● **Work to be completed**: Copy every line of the entries below, keeping each character unchanged.

[Stored entries]
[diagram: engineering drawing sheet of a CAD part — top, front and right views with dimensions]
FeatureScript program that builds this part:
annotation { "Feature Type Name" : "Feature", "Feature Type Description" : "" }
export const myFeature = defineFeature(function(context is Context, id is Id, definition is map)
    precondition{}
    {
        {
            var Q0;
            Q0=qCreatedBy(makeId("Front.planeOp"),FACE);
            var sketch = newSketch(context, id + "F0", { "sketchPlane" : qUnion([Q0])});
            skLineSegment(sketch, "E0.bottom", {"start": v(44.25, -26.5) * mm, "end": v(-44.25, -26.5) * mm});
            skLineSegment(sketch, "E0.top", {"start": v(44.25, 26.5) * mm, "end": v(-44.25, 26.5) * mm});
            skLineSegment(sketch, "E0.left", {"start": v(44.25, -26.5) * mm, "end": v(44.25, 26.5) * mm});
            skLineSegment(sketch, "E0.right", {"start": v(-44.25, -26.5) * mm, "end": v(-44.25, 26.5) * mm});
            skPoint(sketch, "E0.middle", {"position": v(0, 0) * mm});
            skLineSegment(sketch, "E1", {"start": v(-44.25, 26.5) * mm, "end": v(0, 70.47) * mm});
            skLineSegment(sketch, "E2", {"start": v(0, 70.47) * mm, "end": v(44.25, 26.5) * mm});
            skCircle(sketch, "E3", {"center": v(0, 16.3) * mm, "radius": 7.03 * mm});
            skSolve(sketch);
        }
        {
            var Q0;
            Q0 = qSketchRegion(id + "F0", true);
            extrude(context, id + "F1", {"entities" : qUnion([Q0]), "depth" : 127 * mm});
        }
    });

● **Full output**:
[diagram: engineering drawing sheet of a CAD part — top, front and right views with dimensions]
FeatureScript program that builds this part:
annotation { "Feature Type Name" : "Feature", "Feature Type Description" : "" }
export const myFeature = defineFeature(function(context is Context, id is Id, definition is map)
    precondition{}
    {
        {
            var Q0;
            Q0=qCreatedBy(makeId("Front.planeOp"),FACE);
            var sketch = newSketch(context, id + "F0", { "sketchPlane" : qUnion([Q0])});
            skLineSegment(sketch, "E0.bottom", {"start": v(44.25, -26.5) * mm, "end": v(-44.25, -26.5) * mm});
            skLineSegment(sketch, "E0.top", {"start": v(44.25, 26.5) * mm, "end": v(-44.25, 26.5) * mm});
            skLineSegment(sketch, "E0.left", {"start": v(44.25, -26.5) * mm, "end": v(44.25, 26.5) * mm});
            skLineSegment(sketch, "E0.right", {"start": v(-44.25, -26.5) * mm, "end": v(-44.25, 26.5) * mm});
            skPoint(sketch, "E0.middle", {"position": v(0, 0) * mm});
            skLineSegment(sketch, "E1", {"start": v(-44.25, 26.5) * mm, "end": v(0, 70.47) * mm});
            skLineSegment(sketch, "E2", {"start": v(0, 70.47) * mm, "end": v(44.25, 26.5) * mm});
            skCircle(sketch, "E3", {"center": v(0, 16.3) * mm, "radius": 7.03 * mm});
            skSolve(sketch);
        }
        {
            var Q0;
            Q0 = qSketchRegion(id + "F0", true);
            extrude(context, id + "F1", {"entities" : qUnion([Q0]), "depth" : 127 * mm});
        }
    });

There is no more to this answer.